Indiferentes, apáticos, paranoicos, incapaces de hacer equipo, de seguir las reglas; todo eso ha desaparecido desde el terremoto del pasado 19 de septiembre. Los capitalinos, otra vez ante una tragedia, se volvieron una gigantesca colonia de hormigas cuyo único objetivo era rescatar al desconocido, al anónimo, al chilango.
La fuerza de la naturaleza no pudo con la fuerza mexicana, esa que permanece dormida cuando se trata de reclamar sus derechos o de recordar sus tropiezos, pero que despierta cuando se trata de ayudar, de ser solidarios, de enfrentar las adversidades codo a codo con el criticado, el señalado, el mal mirado.
Esta adversidad no hizo más que demostrar la grandeza de ese pueblo que se levanta las veces que sea necesario. Aquí no hubo luchas aisladas, individualidades sectarias, minorías oprimidas, ni clases privilegiadas. El sufijo “ismo” se derrumbó entre las más de 40 zonas afectadas, se volvió escombro de una sociedad que se reconstruye, afianza y encuentra entre sus diferencias, tan invisibles como palpables y profundas.
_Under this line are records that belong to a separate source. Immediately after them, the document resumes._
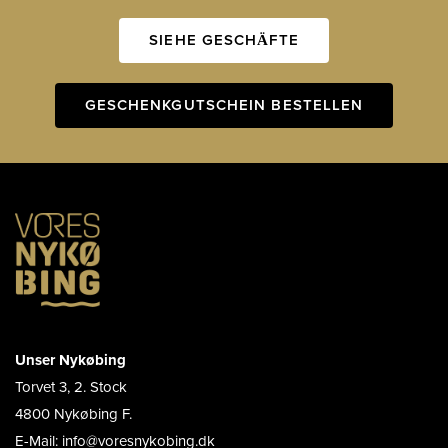
SIEHE GESCHÄFTE
GESCHENKGUTSCHEIN BESTELLEN
Unser Nykøbing
Torvet 3, 2. Stock
4800 Nykøbing F.
E-Mail: info@voresnykobing.dk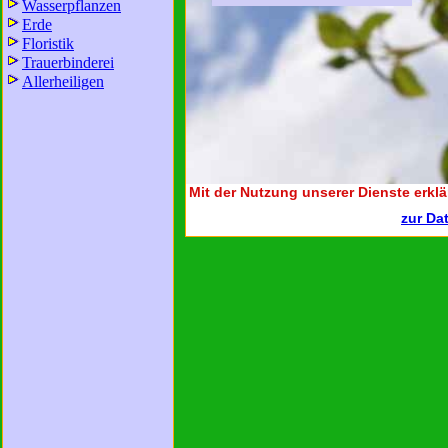
Wasserpflanzen
Erde
Floristik
Trauerbinderei
Allerheiligen
Mit der Nutzung unserer Dienste erklä
zur Da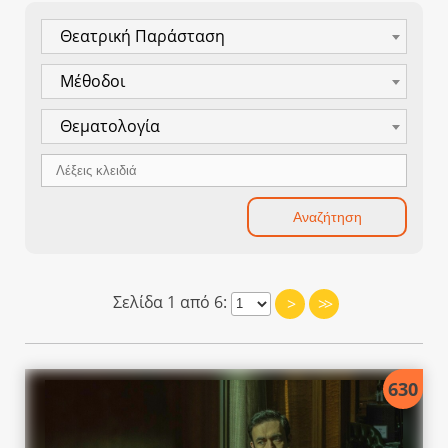
Θεατρική Παράσταση
Μέθοδοι
Θεματολογία
Σελίδα 1 από 6:
>
>>
630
La ciudad descansó de su clasismo, racismo, machismo, autoritarismo e individualismo y mutó en un “comunismo”. En Mercedes, a pie, en motos o bicicletas, el ciudadano promedio no esperó a que el gobierno resolviera su tragedia, y fueron sus manos las que acarrearon piedras y sacaron de entre las ruinas a los atrapados por los colosos de concreto y varilla.
Como epidemia, la necesidad de ayudar se contagió entre jóvenes y generaciones que ya habían pasado por esto en 1985. Niños, señoras, maestros, soldados, policías, vecinos, profesionales e improvisados, conquistaron sus calles para levantar las rocas, llevar víveres, acarrear cubetas, cargar heridos.
En el mar de las redes, en el que opiniones y posturas parecen incapaces de comulgar, no hubo comentario alguno que no estuviera dirigido a mostrar solidaridad, deseos de ayudar y hacer frente a lo que nos golpea y recuerda la vulnerabilidad que sufrimos en nuestra tierra.
Las calles lucían solitarias, pero no por miedo, sino por valor. Cada esquina cercana a las zonas afectadas hacía remembranza a la obra maestra del cineasta David Fincher, en la que los clubes se formaban para hacer pelear a sus agremiados. Aquí también se formaban clubes, pero para organizarse, formar brigadas y contribuir con lo que hiciera falta, aunque sobrara.
El ruido desapareció de su zona habitual para trasladarlo a los sonidos de aquellos lugares donde se llevaron tortas, se prestaron palas, forraron cajas; salvaron vidas y aplaudieron por ellas.
Necesitábamos una tragedia que nos uniera para ir todos por un objetivo en común: reconstruir nuestra ciudad, probablemente nuestro país. Y es que el terremoto no nos hundió, nos levantó de entre las ruinas que nos enterraron desde hace más de 500 años, esas que nos hace parecer tan distantes y solitarios unos de los otros, pero que sin duda, en ocasiones como ésta, nos remite a aquello que sí somos y que constantemente olvidamos: mexicanos.
La naturaleza no sólo mostró la fragilidad de nuestra capital, sino la necesidad de ajustar los controles para edificar construcciones, porque aquellos que parecían invencible ante los temblores, se volvieron a caer con el sismo de 7.1 grados que sacudió la ciudad, coincidentemente 32 años después de aquella mañana de 1985 en la que nuestros padres y abuelos creyeron que era el final de sus días.
Enfrentamos la desgracia de pie, con heroísmo y sin protagonismo, sin la hipocresía de la partidocracia ni de las instituciones coludidas con la clase política. Porque aquí, en la Ciudad de México, el desastre no derribó paredes, levantó fraternidades, que quizá formen una nueva sociedad, con nuevos errores, pero sin los lastres del pasado.